*What to do:* Search the data below for "Turbo"; list each line that holds it.

** Opening Information given block **

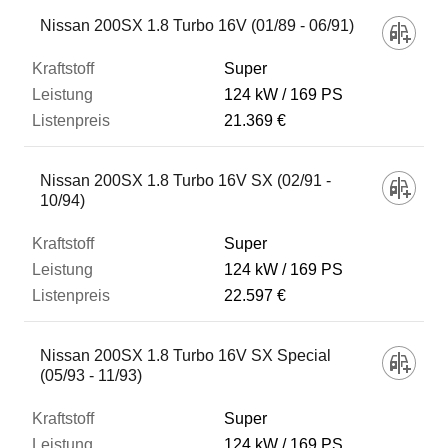
Fahrzeug
Nissan 200SX 1.8 Turbo 16V (01/89 - 06/91)
Super
Kraftstoff
124 kW
169 PS
21.369 €
Leistung
Nissan 200SX 1.8 Turbo 16V SX (02/91 -
10/94)
Listenpreis
Super
124 kW
169 PS
Zum Vergleich hinzufügen
22.597 €
Nissan 200SX 1.8 Turbo 16V SX Special
(05/93 - 11/93)
Super
124 kW
169 PS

** Closing Information given block **

*Finished exercise:*
Nissan 200SX 1.8 Turbo 16V (01/89 - 06/91)
Nissan 200SX 1.8 Turbo 16V SX (02/91 -
Nissan 200SX 1.8 Turbo 16V SX Special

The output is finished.